The Eyes Have It
By Amna R. Ali | Art | Arts & Culture | Published 12 years ago
An exhibition entitled Distinct Identities, at the ArtChowk gallery in Karachi this July, presented two distinct voices: Islamabad-based artist Shireen Ikramullah Khan and Scharjeel Sarfaraz from Pakistan’s teeming seaside metropolis. ArtChowk provides a wonderful space for upcoming artists to display recent works for Karachi’s discerning art lovers.
Shireen is unreservedly abstract and defines an exploration of the inner self as her primary objective, ultimately conjoining the innermost and the personal on tangible, bold canvases. The overall effect of colourplay, primarily in shades of red, blue and orange, and the use of different mediums, is what she defines as an evolving course towards a holistic portrayal. “These paintings capture the environment within — a domain of contrasting embankments and forces of nature in my inner world,” she states. Two pieces named ‘Metamorphose I and II,’ mixed media on canvas, appear conceptually dark — the visual could be human organs torn from within or a dematerialised form — but, however you perceive the canvases, the forms belong to an invisible realm, which for now is ultimately personal.
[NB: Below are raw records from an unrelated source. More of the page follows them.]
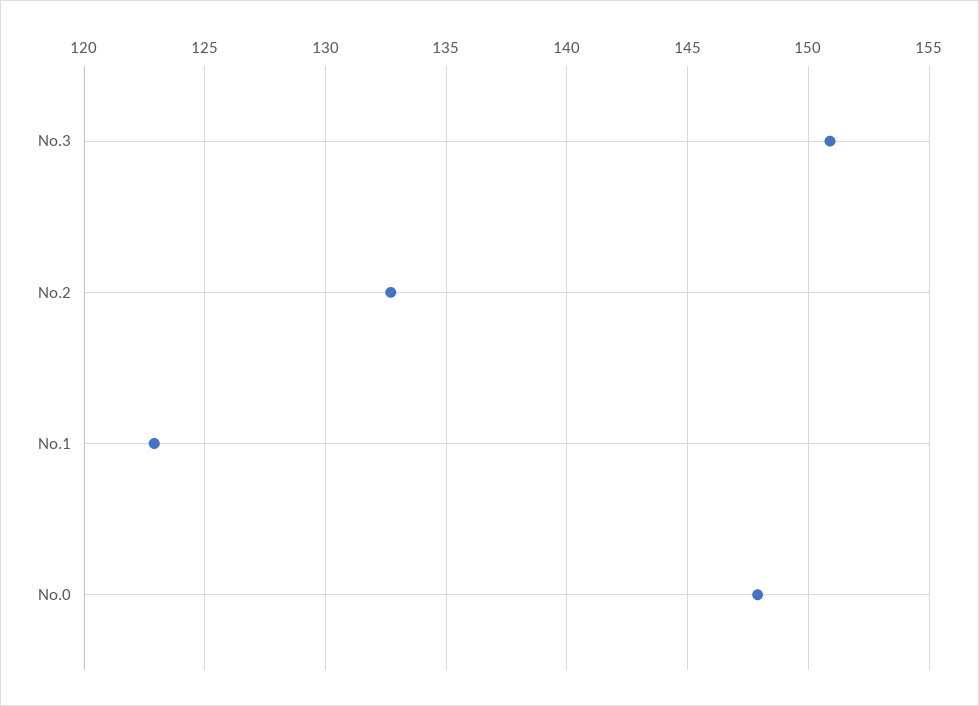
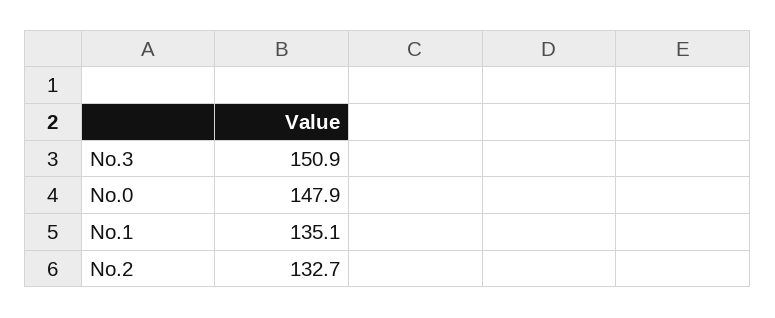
No.1: 123 -> 135.1

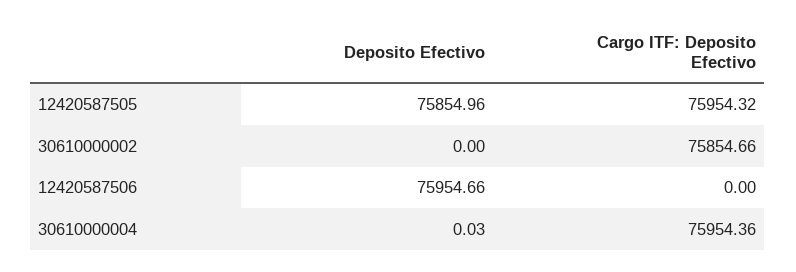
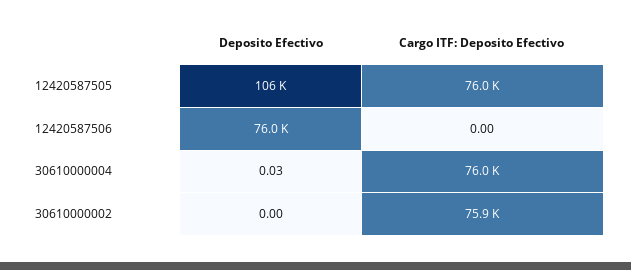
Deposito Efectivo, 12420587505: 75854.96 -> 106000

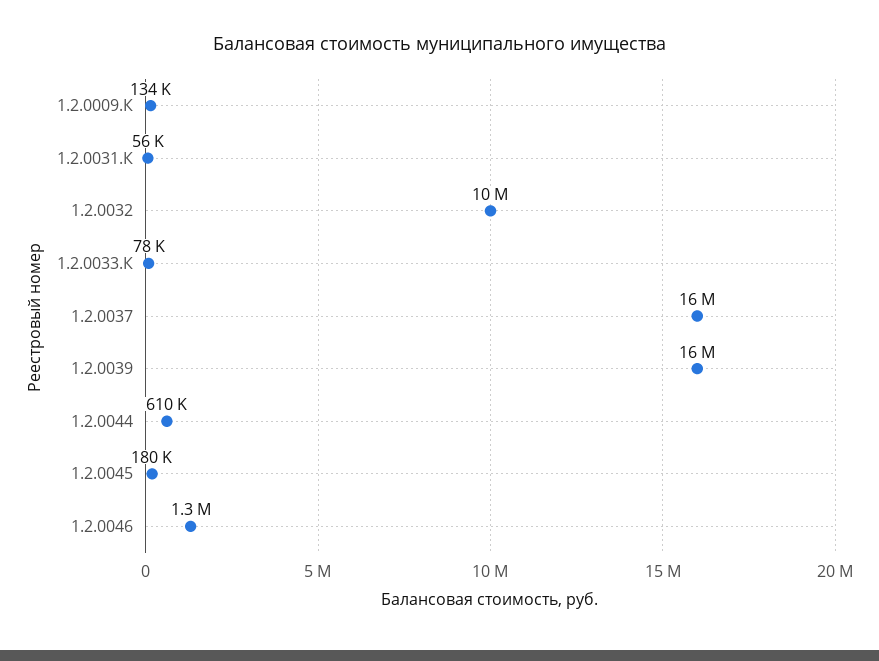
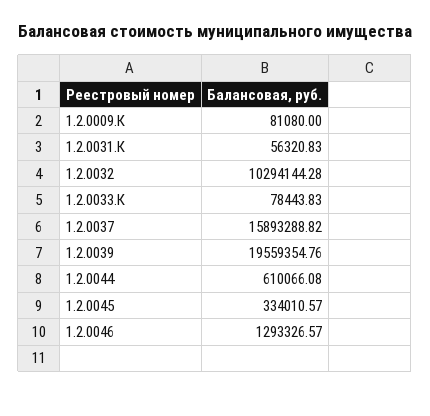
1.2.0009.К: 134000 -> 81080
1.2.0039: 16000000 -> 19559354.76
1.2.0045: 180000 -> 334010.57

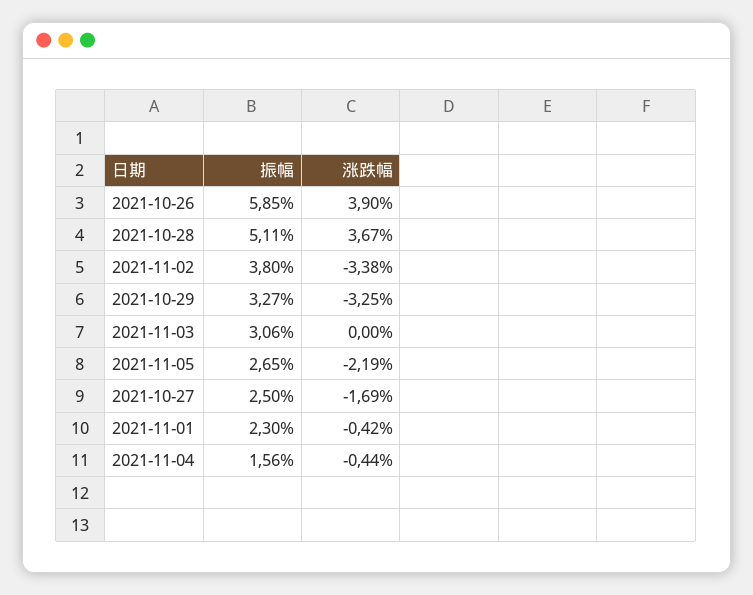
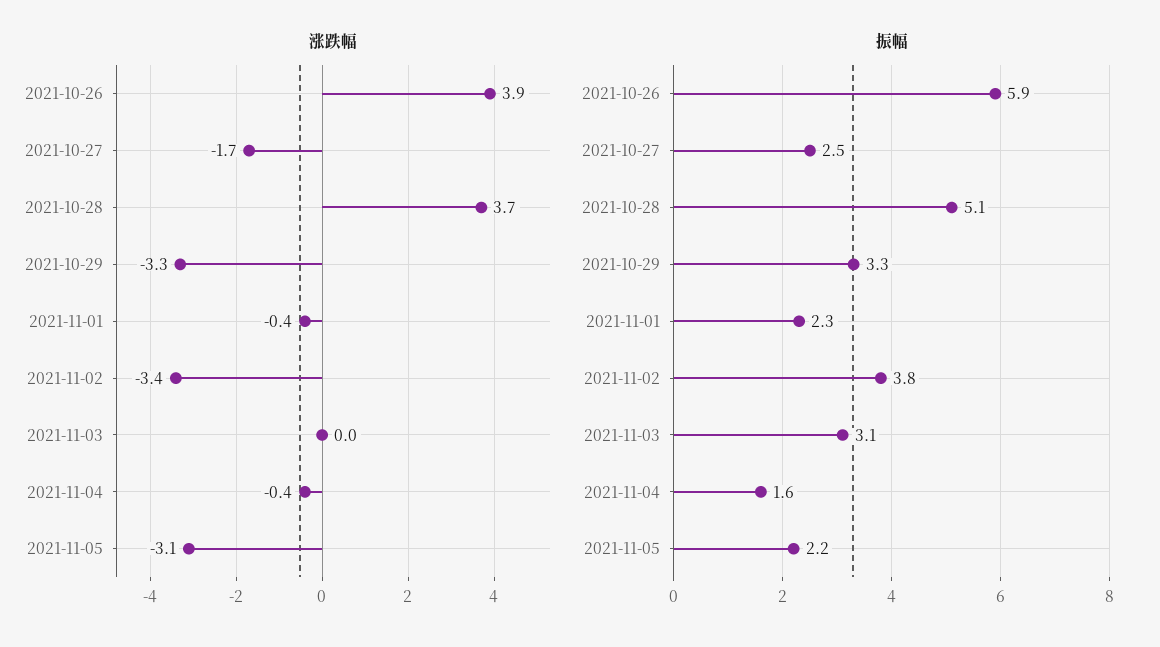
振幅, 2021-11-05: 2.65 -> 2.2
涨跌幅, 2021-11-05: -2.19 -> -3.1

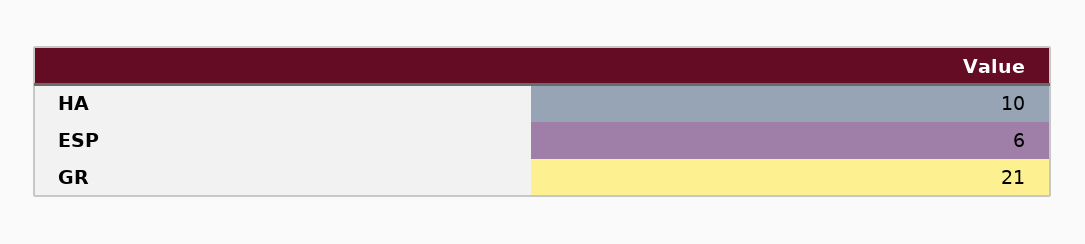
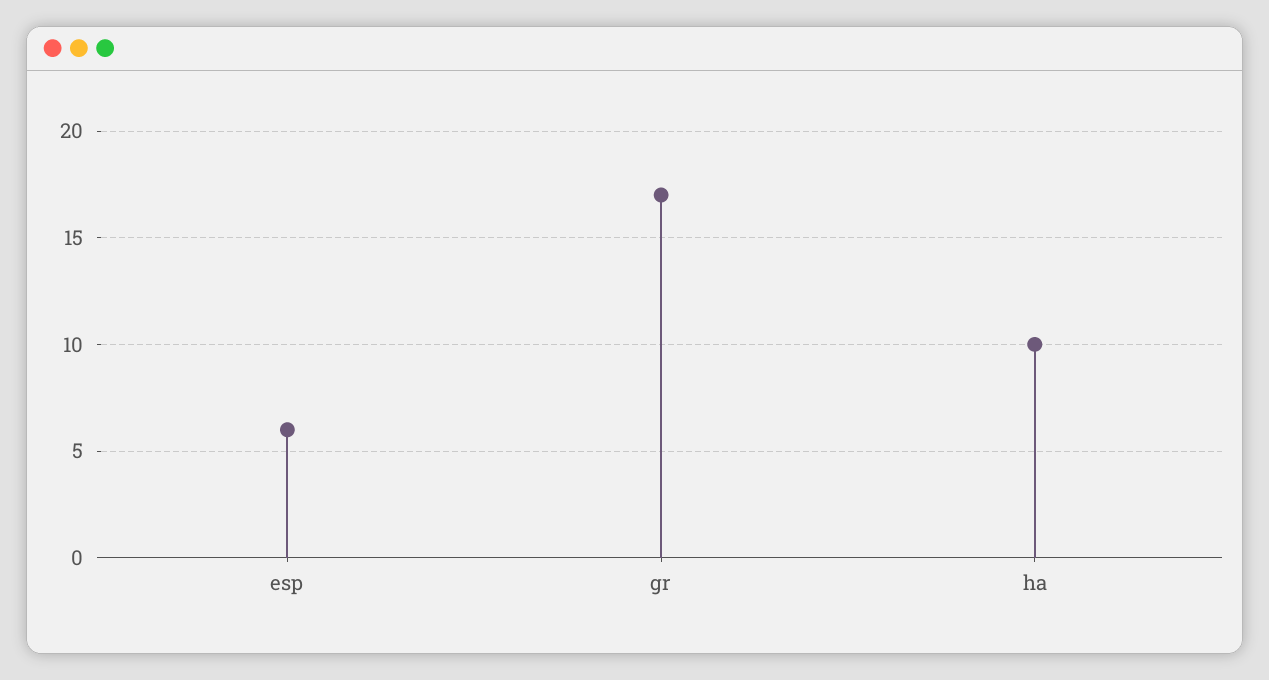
GR: 21 -> 17

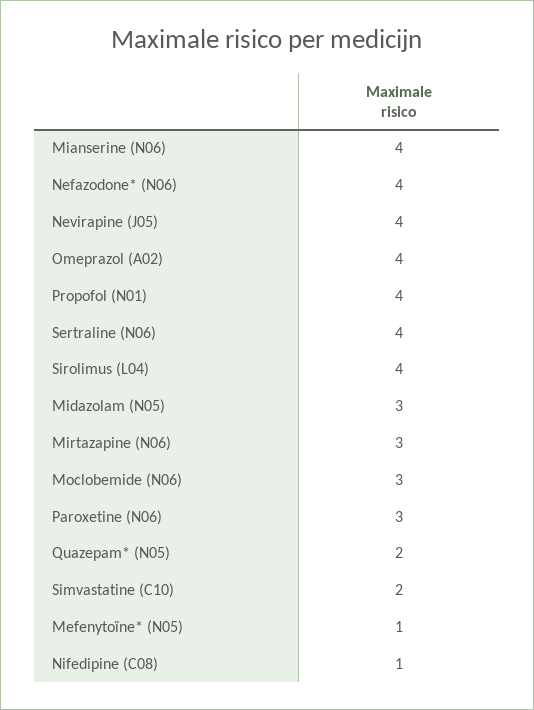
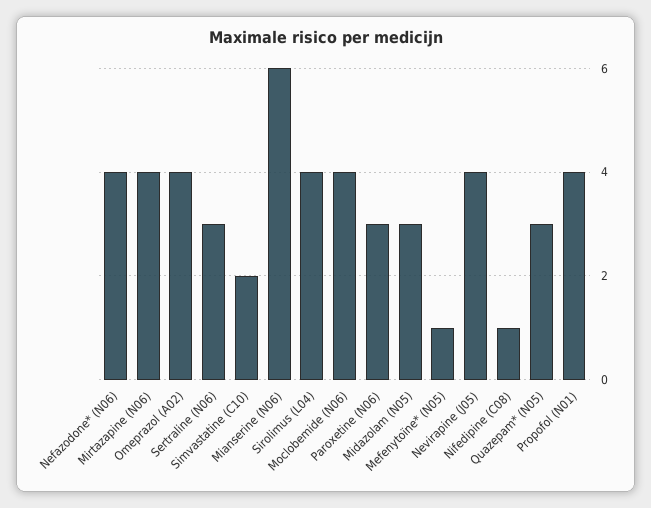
Mianserine (N06): 4 -> 6
Sertraline (N06): 4 -> 3
Mirtazapine (N06): 3 -> 4
Moclobemide (N06): 3 -> 4
Quazepam* (N05): 2 -> 3

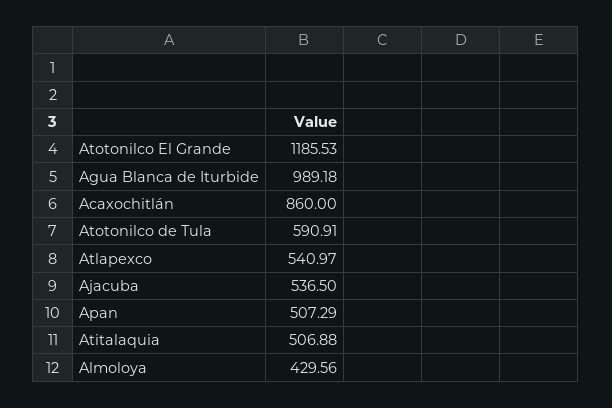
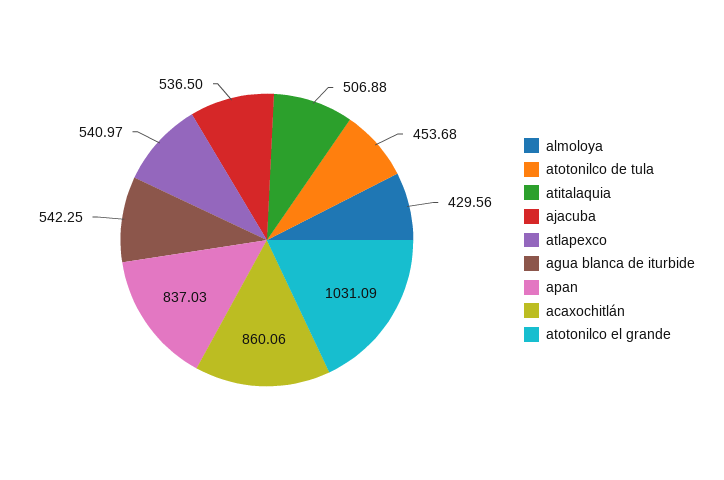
Atotonilco El Grande: 1185.53 -> 1031.09
Agua Blanca de Iturbide: 989.18 -> 542.25
Acaxochitlán: 860 -> 860.06
Atotonilco de Tula: 590.91 -> 453.68
Apan: 507.29 -> 837.03

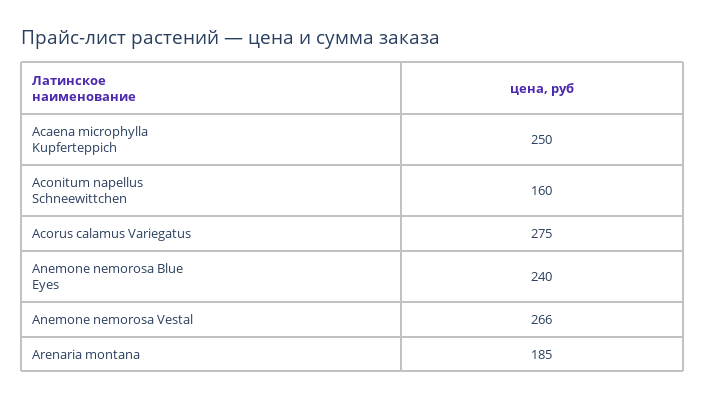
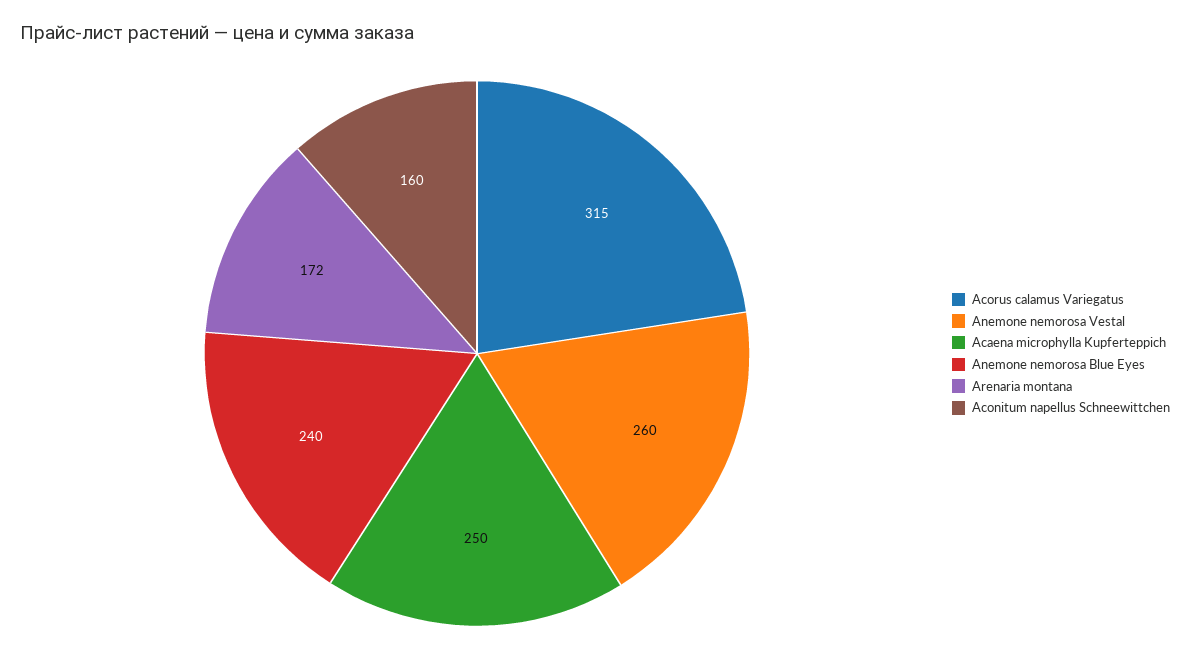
Acorus calamus Variegatus: 275 -> 315
Anemone nemorosa Vestal: 266 -> 260
Arenaria montana: 185 -> 172

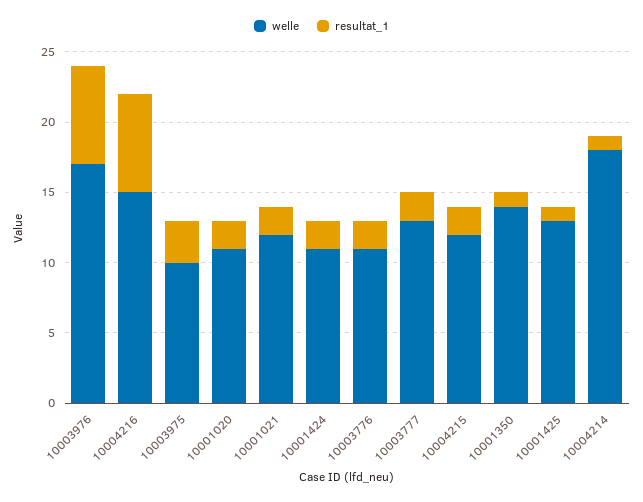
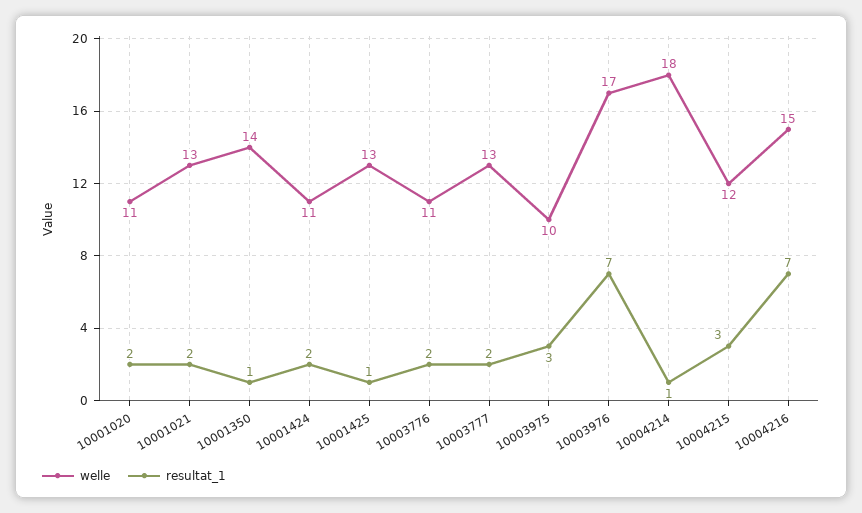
welle, 10001021: 12 -> 13
resultat_1, 10004215: 2 -> 3

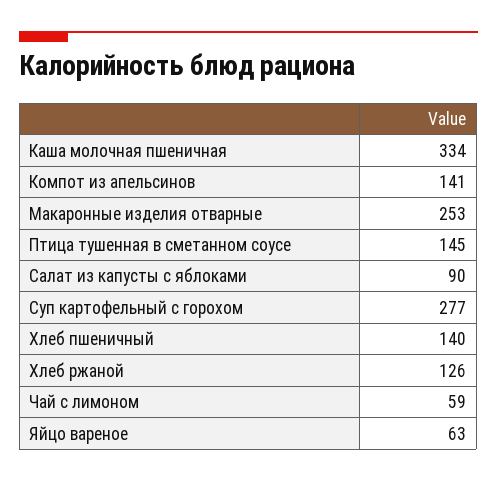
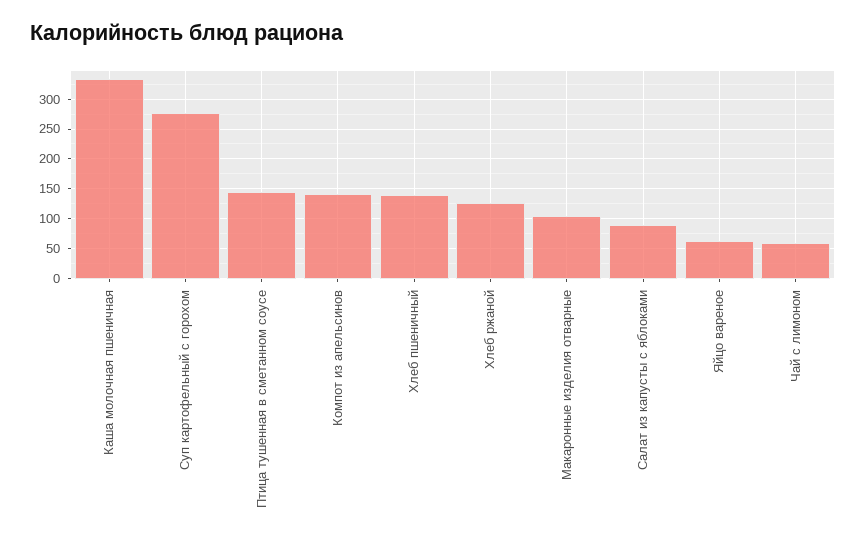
Макаронные изделия отварные: 253 -> 100

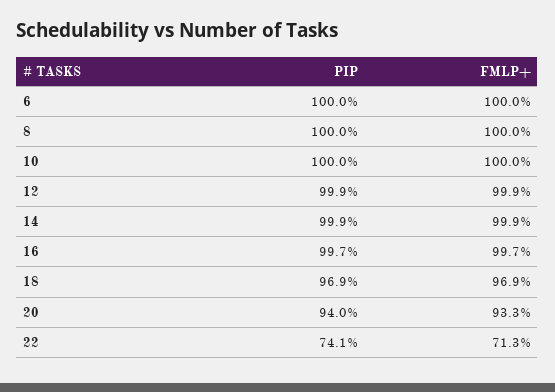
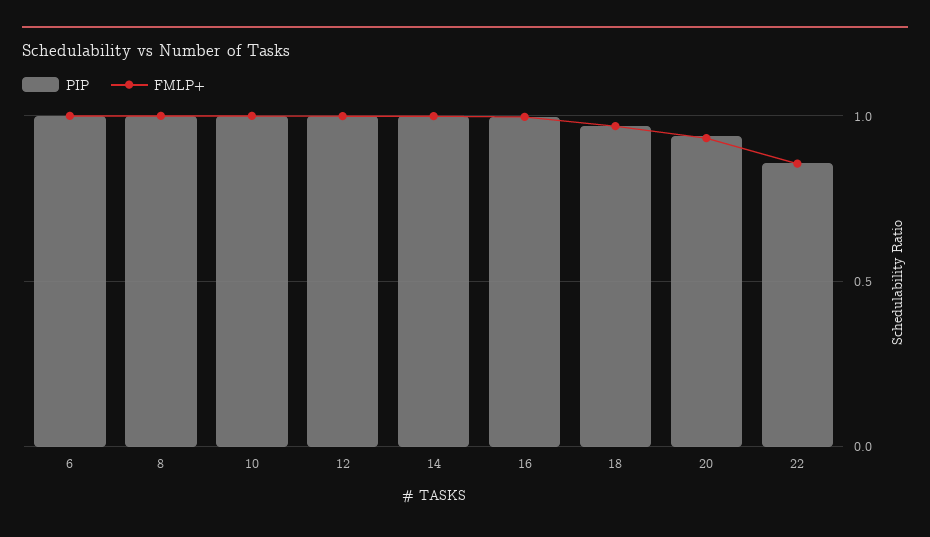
PIP, 22: 0.741 -> 0.85
FMLP+, 22: 0.713 -> 0.85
Maybe, as it evolves, the work may incite the viewer to enter within its orbit and partake of its fundamental message.
Scharjeel, a former student of veteran artist Ali Imam, explores the human figure in a series of four canvases entitled ‘At the Edge,’ mixed media on paper, that appear to provide an almost Renaissance aesthetic in hues of brown, gold, smoky grey and sepia. There are three close-ups of an adult male nude that seem to belong to another time — and one complete upper torso of a seated male figure in shades of red, seemingly from a more modern derivation. Also on display were ‘Ode to You, I, II and III,’ three fey female figures, in shades of azure and indigo, that appear as dreamy story-book illustrations rather than life-like figurative representations. Scharjeel defines his objective as a search for the space between dreams and reality and between the real and the metaphysical. Right now he appears to be in an in-between state flanked by the abstract metaphorical and a surreal present. However, a work entitled ‘Distinct Identities’ poignantly portrays the illusion of vulnerability in human diversity — two distinctly special faces stare in opposite directions and their eyes say it all.